A team of writers and I are creating a new book that is due out in 2020 for the 100th anniversary of Arthur Flake’s ascension to the position of Sunday School Director at the Sunday School Board (now LifeWay) of the Southern Baptist Convention. My wife Tammy and I took a photo trip to Mississippi and were able to capture photos from the church he served, plus she located his grave and the address of one of his three daughters with whom he lived in retirement, passing away in her home in the early 1950s in Memphis, TN. Those photos tell a lot about the man, Arthur Flake. You can see the photo of his gravestone to the right. Here are a few things I learned about him on this trip, and something I learned about him based on his burial plot.

  1. He didn’t brag on himself. His grave marker is quite unremarkable. Name. Birth year. Year of death. That’s all that is on this great man’s grave marker. No fanfare. No great remembrances of his important work to grow churches. Nothing said about his massive accomplishments for Sunday School. No mention of his 5-step formula for growing Sunday Schools. All that marks his grave (and we almost didn’t find it because it is so unremarkable) is this flat marker with the most basic of information about the man. He was humble, simple, and I am sure died confident that he would hear, “Well done, good and faithful servant.” But his grave marker doesn’t toot his horn, nor does it alert you to the great man you’re standing so close to when you see that weather-worn marker.

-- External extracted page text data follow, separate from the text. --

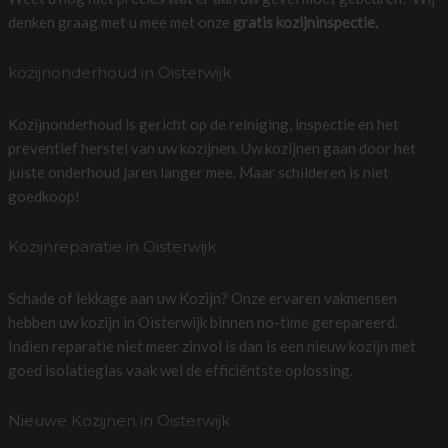
denken graag met u mee met onze
gratis kozijninspectie.
kozijnonderhoud in Oisterwijk
Kozijnonderhoud is gericht op de reiniging, inspectie en het
preventief herstel van uw kozijnen. Uw kozijnen gaan door het
juiste onderhoud jaren langer mee. Maar schilderen is niet
goedkoop!
Kozijnreparatie in Oisterwijk
Schade of lekkage aan uw Kozijn? Onze ervaren vakmensen
hebben uw kozijn in Oisterwijk binnen no-time gerepareerd.
Indien reparatie niet meer zinvol is dan is een nieuw kozijn met
goed isolatieglas vaak wel de efficiëntste oplossing.
Nieuwe Kozijnen in Oisterwijk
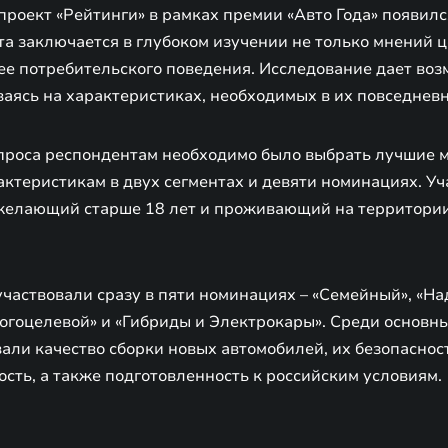
роект «Рейтинги» в рамках премии «Авто Года» появился
та заключается в глубоком изучении не только мнений 
 ее потребительского поведения. Исследование дает во
ваясь на характеристиках, необходимых в их повседнев
опроса респондентам необходимо было выбрать лучшие 
ктеристикам в двух сегментах и девяти номинациях. Уч
желающий старше 18 лет и проживающий на территори
участвовали сразу в пяти номинациях – «Семейный», «Н
огоцелевой» и «Гибриды и Электрокары». Среди основн
ли качество сборки новых автомобилей, их безопасност
сть, а также подготовленность к российским условиям.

  2. He sacrificed for his Lord. When I visited the town in which the church that he served is located, a 90 year-old deacon served as my guide and took my wife and I around town to show us what I thought was going to be the one store that Flake owned (I had always read that he owned a clothing store in Winona, MS., and that he stocked it with some fine clothes from New York). What I didn’t know is that he had several other businesses! This man was a hard-working entrepreneur who owned not only a clothing store, but also a market and a carriage repair and construction business. He gave it all up and sold out in order to take a position at the Sunday School Board as a field worker, meaning he spent his time traveling and training and consulting with churches about their ministries and how to reach more people by growing them. Unlike the Rich Young Ruler in the parable Jesus told, Flake let go of his earthly wealth in order to follow Jesus’ plan and purpose for his life. He sacrificed so that the Kingdom could advance.
  3. He served others. On this photo trip I discovered that Mr. Flake was allowed to invest much time into the work of the Mississippi Baptist Convention. The First Baptist Church of Winona realized that it had someone special in Arthur Flake, and they allowed him to take time off to travel to the state office in Jackson, MS., in order to participate in meetings that led to much planning and implementation of training, rallies, and other things that helped churches throughout Mississippi.

I will be sure to let you know when this new book is released, because I want you to get to know Arthur Flake and the thing he’s most famous for – his 5-step formula for growing the church through its Sunday School ministry.